Perfetti, secondo chi li ha visti. Una mano aliena li ha modellati? "Sembra piuttosto", spiega Lauro Lupi, "che ci si sia posato sopra qualcosa". Gli Ufo, i marziani, il valore magnetico del campo, tutte quelle immagini come spuntate dal nulla nelle ultime settimane, le profonde e caute valutazioni di un esperto nei panni autorevoli del sindaco di Montegranaro, sono ora tanti i pensieri opposti che si accavallano.

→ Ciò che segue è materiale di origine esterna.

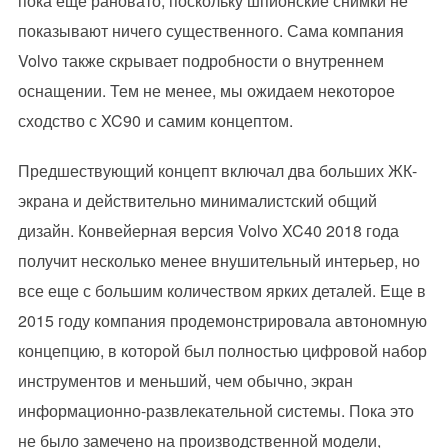
пока еще рановато, поскольку шпионские снимки не
показывают ничего существенного. Сама компания
Volvo также скрывает подробности о внутреннем
оснащении. Тем не менее, мы ожидаем некоторое
сходство с XC90 и самим концептом.
Предшествующий концепт включал два больших ЖК-
экрана и действительно минималистский общий
дизайн. Конвейерная версия Volvo XC40 2018 года
получит несколько менее внушительный интерьер, но
все еще с большим количеством ярких деталей. Еще в
2015 году компания продемонстрировала автономную
концепцию, в которой был полностью цифровой набор
инструментов и меньший, чем обычно, экран
информационно-развлекательной системы. Пока это
не было замечено на производственной модели,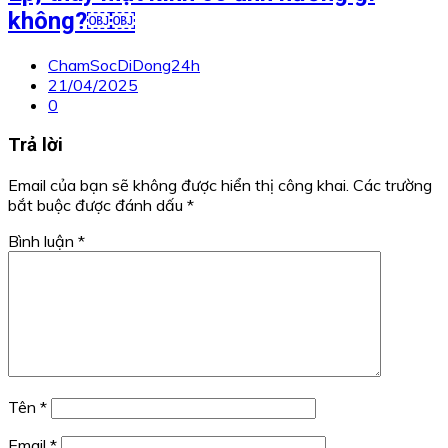
không?￼￼
ChamSocDiDong24h
21/04/2025
0
Trả lời
Email của bạn sẽ không được hiển thị công khai.
Các trường
bắt buộc được đánh dấu
*
Bình luận
*
Tên
*
Email
*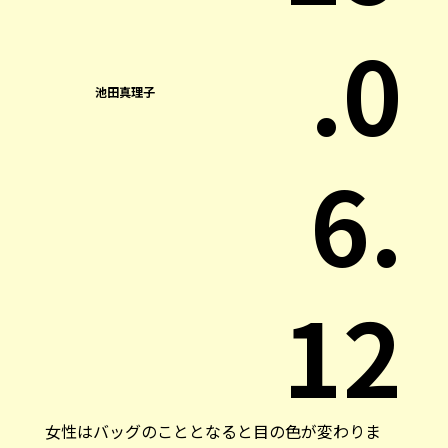
.0
池田真理子
6.
12
女性はバッグのこととなると目の色が変わりま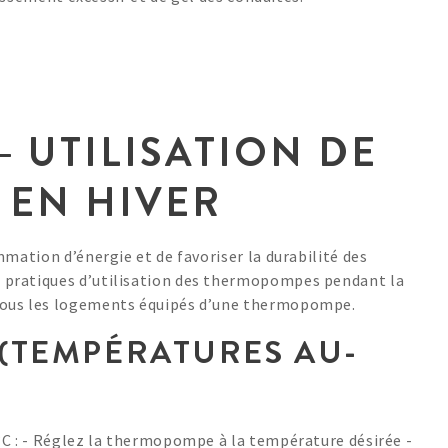
 UTILISATION DE
 EN HIVER
mmation d’énergie et de favoriser la durabilité des
 pratiques d’utilisation des thermopompes pendant la
 tous les logements équipés d’une thermopompe.
 (TEMPÉRATURES AU-
°C : - Réglez la thermopompe à la température désirée -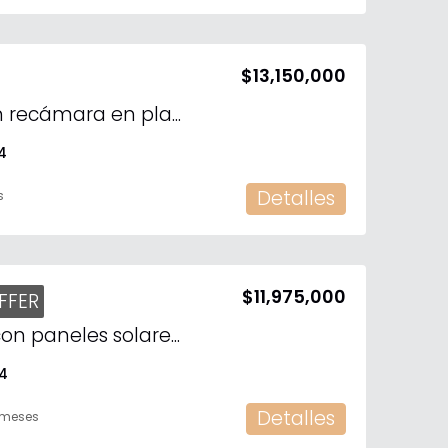
$13,150,000
Casa en venta con recámara en planta baja en la privada Tamara, Mérida, Yucatán
4
Detalles
s
$11,975,000
FFER
Casa equipada y con paneles solares en preventa en Provincia, Mérida, Yucatán
4
Detalles
 meses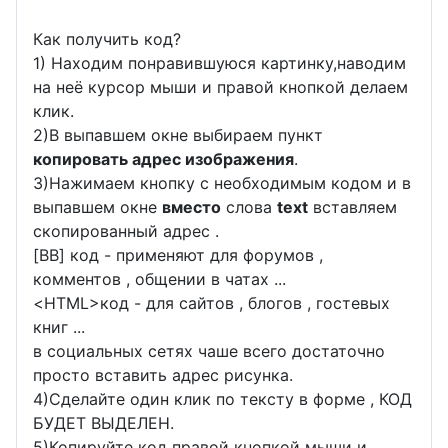
Как получить код?
1) Находим понравившуюся картинку,наводим
на неё курсор мыши и правой кнопкой делаем
клик.
2)В выпавшем окне выбираем пункт
копировать адрес изображения
.
3)Нажимаем кнопку с необходимым кодом и в
выпавшем окне
вместо
слова
text
вставляем
скопированный адрес .
[BB] код - применяют для форумов ,
комментов , общении в чатах ...
<
HTML
>код - для сайтов , блогов , гостевых
книг ...
в социальных сетях чаше всего достаточно
просто вставить адрес рисунка.
4)Сделайте один клик по тексту в форме , КОД
БУДЕТ ВЫДЕЛЕН.
5)Копируйте код правой кнопкой мыши и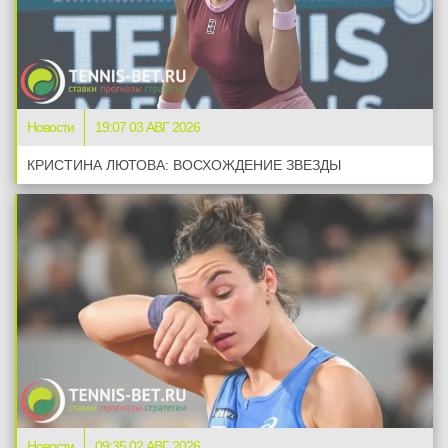
Новости
19:07 03 АВГ 2026
КРИСТИНА ЛЮТОВА: ВОСХОЖДЕНИЕ ЗВЕЗДЫ
Новости
09:35 02 АВГ 2026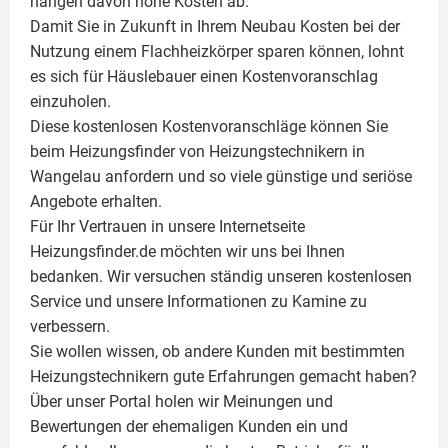
hängen davon hohe Kosten ab.
Damit Sie in Zukunft in Ihrem Neubau Kosten bei der
Nutzung einem
Flachheizkörper
sparen können, lohnt
es sich für Häuslebauer einen Kostenvoranschlag
einzuholen.
Diese kostenlosen Kostenvoranschläge können Sie
beim Heizungsfinder von Heizungstechnikern in
Wangelau anfordern und so viele günstige und seriöse
Angebote erhalten.
Für Ihr Vertrauen in unsere Internetseite
Heizungsfinder.de möchten wir uns bei Ihnen
bedanken. Wir versuchen ständig unseren kostenlosen
Service und unsere Informationen zu
Kamine
zu
verbessern.
Sie wollen wissen, ob andere Kunden mit bestimmten
Heizungstechnikern gute Erfahrungen gemacht haben?
Über unser Portal holen wir Meinungen und
Bewertungen der ehemaligen Kunden ein und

Lauro è il genero della signora Elvira Ferracuti, proprietaria del campo. E' il primo che all'indomani della segnalazione è andato subito sul campo della suocera a vedere cosa mai era successo nella notte: "Sono rimasto sbalordito", dice con una punta di disagio per la sensazione, forte ancora oggi, di non avere risposte. A Lauro viene da ridere, ma si trattiene, quello che ha visto è così strano. E' lo stupore misto a diffidenza di chi ha una visione concreta della vita, ma il mistero attanaglia sempre chiunque.

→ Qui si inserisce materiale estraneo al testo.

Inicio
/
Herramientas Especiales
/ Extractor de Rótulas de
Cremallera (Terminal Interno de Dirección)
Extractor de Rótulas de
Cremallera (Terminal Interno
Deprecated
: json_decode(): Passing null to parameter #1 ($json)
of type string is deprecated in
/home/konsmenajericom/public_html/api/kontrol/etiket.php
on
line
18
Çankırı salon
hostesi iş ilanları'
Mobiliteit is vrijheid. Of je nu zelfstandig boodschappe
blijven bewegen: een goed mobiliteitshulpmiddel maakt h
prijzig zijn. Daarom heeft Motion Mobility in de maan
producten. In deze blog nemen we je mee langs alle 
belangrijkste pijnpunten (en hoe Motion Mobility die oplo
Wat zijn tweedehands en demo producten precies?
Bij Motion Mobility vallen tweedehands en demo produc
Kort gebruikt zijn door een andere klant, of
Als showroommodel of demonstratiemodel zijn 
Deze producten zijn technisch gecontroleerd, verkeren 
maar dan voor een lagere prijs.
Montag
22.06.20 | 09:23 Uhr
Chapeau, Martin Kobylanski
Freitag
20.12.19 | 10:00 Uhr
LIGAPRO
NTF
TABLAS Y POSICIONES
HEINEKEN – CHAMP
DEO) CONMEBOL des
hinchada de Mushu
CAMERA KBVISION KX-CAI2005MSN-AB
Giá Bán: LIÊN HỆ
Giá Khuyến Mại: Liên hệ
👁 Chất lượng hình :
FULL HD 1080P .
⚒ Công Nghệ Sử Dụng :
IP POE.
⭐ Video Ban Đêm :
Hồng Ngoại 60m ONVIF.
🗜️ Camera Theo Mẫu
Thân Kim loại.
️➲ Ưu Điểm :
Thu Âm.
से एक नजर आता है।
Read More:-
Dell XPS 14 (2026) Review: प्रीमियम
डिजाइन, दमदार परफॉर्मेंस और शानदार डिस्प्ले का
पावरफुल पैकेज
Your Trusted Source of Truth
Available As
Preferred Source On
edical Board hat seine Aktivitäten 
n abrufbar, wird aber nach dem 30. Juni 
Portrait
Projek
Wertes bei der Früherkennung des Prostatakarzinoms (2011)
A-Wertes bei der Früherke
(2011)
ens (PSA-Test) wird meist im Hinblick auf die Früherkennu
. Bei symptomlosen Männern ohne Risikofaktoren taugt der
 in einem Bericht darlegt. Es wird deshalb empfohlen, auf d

Tutto è cominciato, nemmeno a dirlo, in una accogliente tavolata: "Stavamo offrendo la cena agli operai che avevano mietuto il campo", racconta Lauro, "quando è spuntato fuori il discorso. Hanno detto di aver visto quegli strani segni sul grano e non se la sono sentita di cancellarli, vi hanno girato attorno con la mietitrebbia".

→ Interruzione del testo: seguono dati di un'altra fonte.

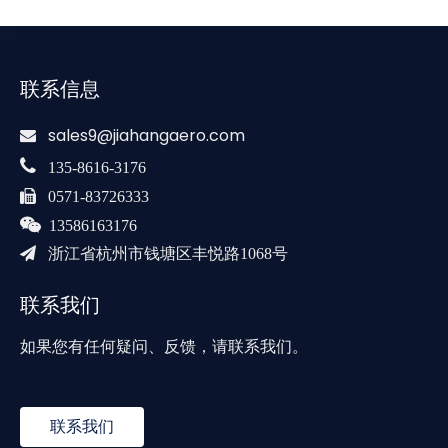
联系信息
sales9@jiahangaero.com


135-8616-3176

0571-83726333

13586163176

浙江省杭州市钱塘区丰悦路1068号
联系我们
如果您有任何疑问、反馈，请联系我们。
联系我们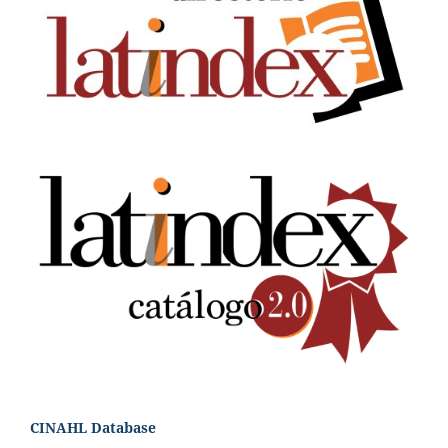
CINAHL Database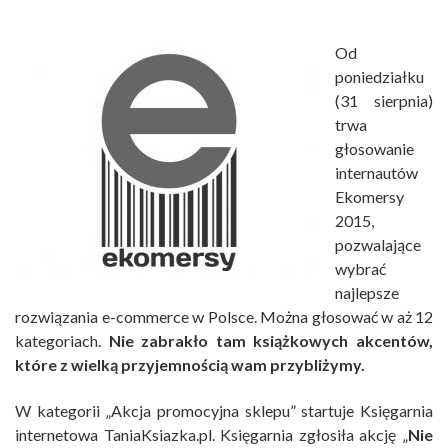
Od
poniedziałku
(31 sierpnia)
trwa
głosowanie
internautów
Ekomersy
2015,
pozwalające
wybrać
najlepsze
rozwiązania e-commerce w Polsce. Można głosować w aż 12
kategoriach.
Nie zabrakło tam książkowych akcentów,
które z wielką przyjemnością wam przybliżymy.
W kategorii „Akcja promocyjna sklepu” startuje Księgarnia
internetowa TaniaKsiazka.pl. Księgarnia zgłosiła akcję „
Nie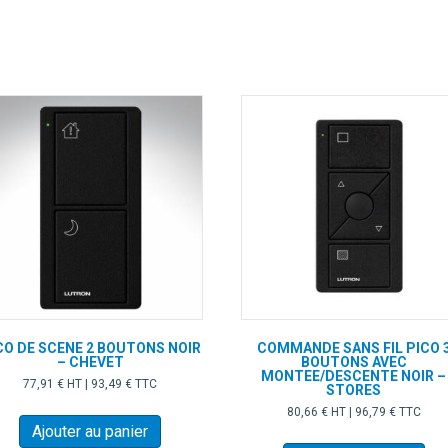
Les
options
peuvent
être
choisies
sur
la
page
du
produit
CO DE SCENE 2 BOUTONS NOIR
COMMANDE SANS FIL PICO 
– CHEVET
BOUTONS AVEC
MONTEE/DESCENTE NOIR –
77,91
€
HT |
93,49
€
TTC
STORES
80,66
€
HT |
96,79
€
TTC
Ajouter au panier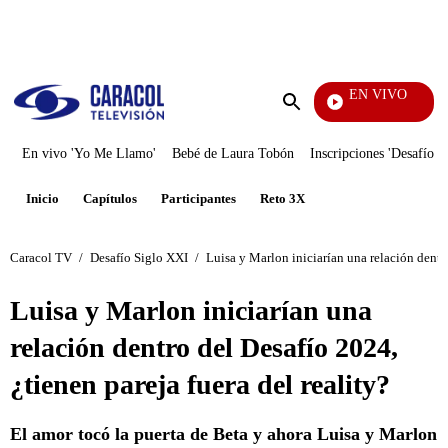
PUBLICIDAD
EN VIVO
Sábados Felices
Enviar
búsqueda
En vivo 'Yo Me Llamo'
Bebé de Laura Tobón
Inscripciones 'Desafío'
Inicio
Capítulos
Participantes
Reto 3X
Caracol TV
/
Desafío Siglo XXI
/
Luisa y Marlon iniciarían una relación dentro
Luisa y Marlon iniciarían una
relación dentro del Desafío 2024,
¿tienen pareja fuera del reality?
El amor tocó la puerta de Beta y ahora Luisa y Marlon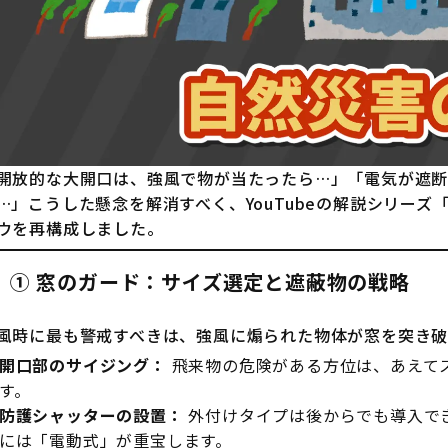
開放的な大開口は、強風で物が当たったら…」「電気が遮断
…」こうした懸念を解消すべく、YouTubeの解説シリー
ウを再構成しました。
① 窓のガード：サイズ選定と遮蔽物の戦略
風時に最も警戒すべきは、強風に煽られた物体が窓を突き破
開口部のサイジング：
飛来物の危険がある方位は、あえて
す。
防護シャッターの設置：
外付けタイプは後からでも導入で
には「電動式」が重宝します。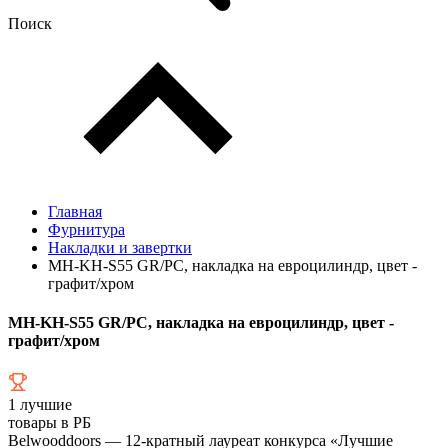
Поиск
Главная
Фурнитура
Накладки и завертки
MH-KH-S55 GR/PC, накладка на евроцилиндр, цвет -
графит/хром
MH-KH-S55 GR/PC, накладка на евроцилиндр, цвет -
графит/хром
1
лучшие
товары в РБ
Belwooddoors — 12-кратный лауреат конкурса «Лучшие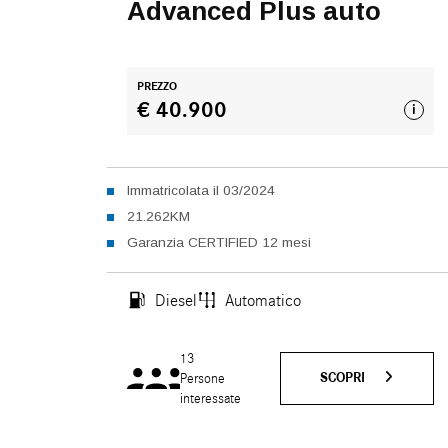
Advanced Plus auto
PREZZO
€ 40.900
i
Immatricolata il 03/2024
21.262KM
Garanzia CERTIFIED 12 mesi
Diesel
Automatico
13
SCOPRI
Persone
interessate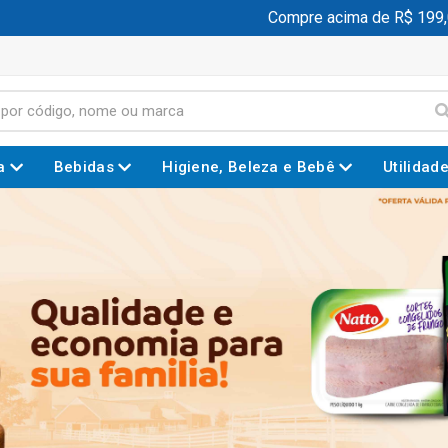
Compre acima de R$ 199,00 e ga
a
Bebidas
Higiene, Beleza e Bebê
Utilidad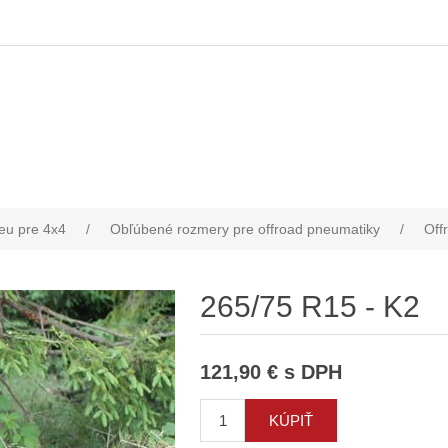
eu pre 4x4
/
Obľúbené rozmery pre offroad pneumatiky
/
Off
265/75 R15 - K2
121,90 € s DPH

"La mattina la curiosità era talmente tanta che sono andato giù a vedere. Non so dare una spiegazione. Ho visto una cosa veramente particolare, questo cerchio delineato dai contorni precisi. Le spighe centrali appoggiate perfettamente a terra. Alcune addirittura tagliate con una precisione sbalorditiva, di netto. La lama di una mietitrebbia non avrebbe potuto farlo, semmai qualcuno con delle forbicine tagliandole una ad una. Sembrava, che ne so, più l'opera di un laser. Conosco la terra da oltre trent'anni", commenta in evidente difficoltà Lauro che è una persona seria, "è la prima volta che vedo una cosa del genere. Non so cosa sia successo, il vento? Non fa quel genere di lavori. Sono rimasto sbalordito e basta".
Dopo Ponzano a chi tocca? Vi aspettiamo in spiaggia.
(Corriere Adriatico)

 1 Luglio 2003     Contatto con ET  
Un gruppo di giovanissimi astronomi russi hanno tentato quello che non e' finora riuscito agli scienziati adulti: mettersi in contatto con gli Alieni. Gli astronomi si sono riuniti nel centro scientifico di Puscino per usare il grande radiotelescopio RT-22 e vi resteranno 10 giorni per tentare di decifrare eventuali messaggi provenienti da lontane galassie. Con un apparecchio speciale, un messaggio e' stato trasformato in radionde e lanciato verso le stelle dove dovrebbe arrivare tra qualche decina di anni.